The harrowing new Canadian drama Zooey and Adam comes advertised as an example of “Solo Cinema,” meaning that it was conceived, filmed, and edited by a single individual. But filmmaker Sean Garrity rejects the idea that he was operating as some sort of one-man-band.
“The film belongs to my actors as much as it belongs to me,” says the Winnipeg-based director who developed the project in close collaboration with a pair of local performers — Tom Keenan and Daria Puttatert — in an attempt to get back to the exploratory style he had utilized on his acclaimed debut feature Inertia (2001).
“I wanted to repeat that process with some variations,” he explains. “On Inertia, we did a lot of rehearsals in my basement, so the actors had the advantage: they could pretend that they were anyone, or that they were going anywhere. I thought it would be interesting to put them out into the real world and force them to improvise with whatever is happening to them.”

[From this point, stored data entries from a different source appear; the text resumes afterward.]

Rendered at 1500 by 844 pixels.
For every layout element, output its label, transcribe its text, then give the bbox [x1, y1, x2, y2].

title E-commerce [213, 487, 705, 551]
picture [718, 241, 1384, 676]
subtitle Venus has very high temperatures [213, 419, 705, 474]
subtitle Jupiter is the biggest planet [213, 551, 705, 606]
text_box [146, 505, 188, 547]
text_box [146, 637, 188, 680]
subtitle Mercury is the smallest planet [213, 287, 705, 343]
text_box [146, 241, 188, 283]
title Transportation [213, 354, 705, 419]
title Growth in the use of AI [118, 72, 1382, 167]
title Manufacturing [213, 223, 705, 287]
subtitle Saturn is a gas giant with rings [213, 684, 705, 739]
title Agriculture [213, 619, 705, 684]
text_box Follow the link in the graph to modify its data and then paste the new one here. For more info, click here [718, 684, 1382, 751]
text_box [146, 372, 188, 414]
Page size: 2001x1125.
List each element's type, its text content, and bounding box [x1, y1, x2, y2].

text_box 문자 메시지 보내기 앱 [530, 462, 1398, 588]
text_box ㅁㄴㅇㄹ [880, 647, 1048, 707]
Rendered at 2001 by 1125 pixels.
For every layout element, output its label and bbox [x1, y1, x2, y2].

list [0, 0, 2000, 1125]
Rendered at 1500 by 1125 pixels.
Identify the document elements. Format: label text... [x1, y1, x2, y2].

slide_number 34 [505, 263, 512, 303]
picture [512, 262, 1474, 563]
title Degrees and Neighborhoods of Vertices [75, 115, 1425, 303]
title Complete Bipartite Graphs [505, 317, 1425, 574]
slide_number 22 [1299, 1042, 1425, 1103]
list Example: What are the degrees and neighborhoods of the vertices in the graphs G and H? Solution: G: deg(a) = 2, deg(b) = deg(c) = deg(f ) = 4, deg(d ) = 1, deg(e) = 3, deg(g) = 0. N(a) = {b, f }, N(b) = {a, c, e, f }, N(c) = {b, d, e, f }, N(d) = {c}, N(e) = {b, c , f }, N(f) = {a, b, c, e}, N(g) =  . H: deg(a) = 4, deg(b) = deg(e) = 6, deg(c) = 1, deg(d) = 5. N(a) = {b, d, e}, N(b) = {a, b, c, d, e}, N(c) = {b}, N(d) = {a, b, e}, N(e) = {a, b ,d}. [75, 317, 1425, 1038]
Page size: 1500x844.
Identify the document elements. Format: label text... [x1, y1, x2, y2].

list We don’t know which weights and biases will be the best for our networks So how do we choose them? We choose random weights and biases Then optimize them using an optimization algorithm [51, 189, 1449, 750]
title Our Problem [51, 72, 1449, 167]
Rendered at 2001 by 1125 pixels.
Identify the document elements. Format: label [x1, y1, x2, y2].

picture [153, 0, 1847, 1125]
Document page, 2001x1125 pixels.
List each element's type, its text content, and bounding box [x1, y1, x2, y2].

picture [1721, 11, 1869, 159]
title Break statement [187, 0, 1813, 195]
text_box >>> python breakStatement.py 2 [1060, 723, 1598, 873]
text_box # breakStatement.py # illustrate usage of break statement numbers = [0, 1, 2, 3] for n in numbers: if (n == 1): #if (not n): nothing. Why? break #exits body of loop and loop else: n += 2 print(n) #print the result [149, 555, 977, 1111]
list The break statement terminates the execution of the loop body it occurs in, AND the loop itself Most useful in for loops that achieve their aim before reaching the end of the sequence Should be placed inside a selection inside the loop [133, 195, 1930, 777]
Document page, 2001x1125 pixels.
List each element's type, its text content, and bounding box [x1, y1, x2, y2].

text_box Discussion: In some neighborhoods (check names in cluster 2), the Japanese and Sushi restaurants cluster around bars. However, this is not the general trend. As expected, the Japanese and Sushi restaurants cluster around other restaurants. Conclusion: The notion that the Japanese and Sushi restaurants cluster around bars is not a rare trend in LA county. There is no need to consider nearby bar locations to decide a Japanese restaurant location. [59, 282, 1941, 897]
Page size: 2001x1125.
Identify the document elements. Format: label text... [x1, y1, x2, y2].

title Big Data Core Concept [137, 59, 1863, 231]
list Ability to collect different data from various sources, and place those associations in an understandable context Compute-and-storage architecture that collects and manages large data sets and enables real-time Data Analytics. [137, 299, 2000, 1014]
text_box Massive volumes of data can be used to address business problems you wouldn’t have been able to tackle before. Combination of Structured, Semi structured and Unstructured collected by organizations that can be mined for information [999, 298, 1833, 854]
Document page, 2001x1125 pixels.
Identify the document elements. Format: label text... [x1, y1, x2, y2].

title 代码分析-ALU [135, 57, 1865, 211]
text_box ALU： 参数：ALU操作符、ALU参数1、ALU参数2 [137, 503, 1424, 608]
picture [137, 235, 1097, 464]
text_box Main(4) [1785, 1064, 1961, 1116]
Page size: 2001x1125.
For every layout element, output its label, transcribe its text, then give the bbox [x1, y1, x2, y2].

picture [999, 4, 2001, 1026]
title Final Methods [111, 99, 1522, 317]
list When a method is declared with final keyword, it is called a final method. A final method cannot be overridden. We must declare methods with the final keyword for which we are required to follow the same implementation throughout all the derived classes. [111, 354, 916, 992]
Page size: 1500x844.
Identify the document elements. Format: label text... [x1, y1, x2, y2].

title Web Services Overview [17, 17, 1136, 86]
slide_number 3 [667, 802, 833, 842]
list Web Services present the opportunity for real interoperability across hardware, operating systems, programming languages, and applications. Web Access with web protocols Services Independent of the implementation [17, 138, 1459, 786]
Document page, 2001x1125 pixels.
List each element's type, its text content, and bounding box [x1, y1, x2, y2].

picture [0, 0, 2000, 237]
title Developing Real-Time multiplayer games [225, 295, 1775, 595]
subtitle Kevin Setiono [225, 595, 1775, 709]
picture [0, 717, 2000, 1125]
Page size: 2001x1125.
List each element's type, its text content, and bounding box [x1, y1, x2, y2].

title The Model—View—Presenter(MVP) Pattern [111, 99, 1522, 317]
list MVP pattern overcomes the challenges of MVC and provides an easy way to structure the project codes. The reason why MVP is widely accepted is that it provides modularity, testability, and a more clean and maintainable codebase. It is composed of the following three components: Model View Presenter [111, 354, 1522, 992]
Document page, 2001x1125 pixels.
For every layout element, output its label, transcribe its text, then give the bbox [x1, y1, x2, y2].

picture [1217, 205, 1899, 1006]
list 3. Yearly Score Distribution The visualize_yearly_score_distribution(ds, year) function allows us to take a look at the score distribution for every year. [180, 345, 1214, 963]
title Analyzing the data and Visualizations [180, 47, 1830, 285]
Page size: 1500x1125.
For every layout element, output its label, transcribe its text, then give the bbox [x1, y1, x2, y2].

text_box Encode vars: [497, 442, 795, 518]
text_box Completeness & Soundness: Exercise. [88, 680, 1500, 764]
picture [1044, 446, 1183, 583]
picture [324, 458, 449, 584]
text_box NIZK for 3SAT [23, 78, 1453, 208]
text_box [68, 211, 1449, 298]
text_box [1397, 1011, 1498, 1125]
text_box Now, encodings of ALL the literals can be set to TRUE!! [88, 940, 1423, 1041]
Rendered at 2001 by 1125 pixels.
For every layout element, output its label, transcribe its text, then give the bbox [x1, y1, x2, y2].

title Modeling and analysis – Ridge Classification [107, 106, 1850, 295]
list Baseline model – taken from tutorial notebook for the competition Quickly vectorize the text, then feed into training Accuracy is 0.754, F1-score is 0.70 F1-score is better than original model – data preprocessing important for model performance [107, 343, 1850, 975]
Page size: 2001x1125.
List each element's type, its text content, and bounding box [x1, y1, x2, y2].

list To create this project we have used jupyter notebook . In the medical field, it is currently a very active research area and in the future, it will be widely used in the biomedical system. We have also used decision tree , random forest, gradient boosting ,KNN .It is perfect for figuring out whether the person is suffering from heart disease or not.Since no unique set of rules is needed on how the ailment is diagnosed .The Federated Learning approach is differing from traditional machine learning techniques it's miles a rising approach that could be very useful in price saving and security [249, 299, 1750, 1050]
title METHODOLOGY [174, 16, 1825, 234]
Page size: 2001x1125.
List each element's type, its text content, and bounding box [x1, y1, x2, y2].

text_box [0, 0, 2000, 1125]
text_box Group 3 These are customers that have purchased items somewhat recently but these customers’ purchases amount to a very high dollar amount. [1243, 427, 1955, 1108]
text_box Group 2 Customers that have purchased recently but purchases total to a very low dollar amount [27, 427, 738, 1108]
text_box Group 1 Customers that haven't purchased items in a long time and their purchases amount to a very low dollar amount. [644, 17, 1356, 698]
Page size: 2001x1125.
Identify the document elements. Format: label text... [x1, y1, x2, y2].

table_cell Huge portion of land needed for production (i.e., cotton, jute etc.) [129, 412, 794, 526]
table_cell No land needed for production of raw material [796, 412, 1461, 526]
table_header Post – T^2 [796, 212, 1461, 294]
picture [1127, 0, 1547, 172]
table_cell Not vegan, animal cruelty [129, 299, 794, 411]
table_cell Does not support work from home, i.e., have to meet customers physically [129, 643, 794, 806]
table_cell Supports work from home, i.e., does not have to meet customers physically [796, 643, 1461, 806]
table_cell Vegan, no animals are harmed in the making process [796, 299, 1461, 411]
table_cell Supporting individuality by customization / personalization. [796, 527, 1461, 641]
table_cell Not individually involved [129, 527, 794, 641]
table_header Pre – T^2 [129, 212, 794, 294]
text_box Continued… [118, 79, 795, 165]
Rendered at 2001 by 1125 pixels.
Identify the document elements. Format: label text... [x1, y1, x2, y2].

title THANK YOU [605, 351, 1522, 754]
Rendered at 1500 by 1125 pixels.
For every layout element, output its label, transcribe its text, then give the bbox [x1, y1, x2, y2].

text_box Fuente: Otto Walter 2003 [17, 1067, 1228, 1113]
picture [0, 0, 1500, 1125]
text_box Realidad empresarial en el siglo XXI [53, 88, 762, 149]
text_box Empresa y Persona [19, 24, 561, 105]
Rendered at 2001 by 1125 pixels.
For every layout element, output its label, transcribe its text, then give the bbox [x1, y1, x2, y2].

Garrity devised a three-page outline for a story about a newlywed couple dealing with the fallout of a shared trauma and then led his actors through a series of exercises to flesh out the backstory.
“We had them meet for the first time, go on a first date, and I actually threw a little wedding for them,” says Garrity.
This carefully cultivated sense of intimacy — plus the fact that the actors weren’t informed of the story’s overall arc — accounts for much of the film’s power.
During its initial run on the festival circuit, Zooey and Adam became a flashpoint for controversy, with a lot of the debate focused around a fateful decision made by its female protagonist.
“I have been surprised by the way some people have responded to the film,” says Garrity, who insists that he wasn’t aiming for shock value.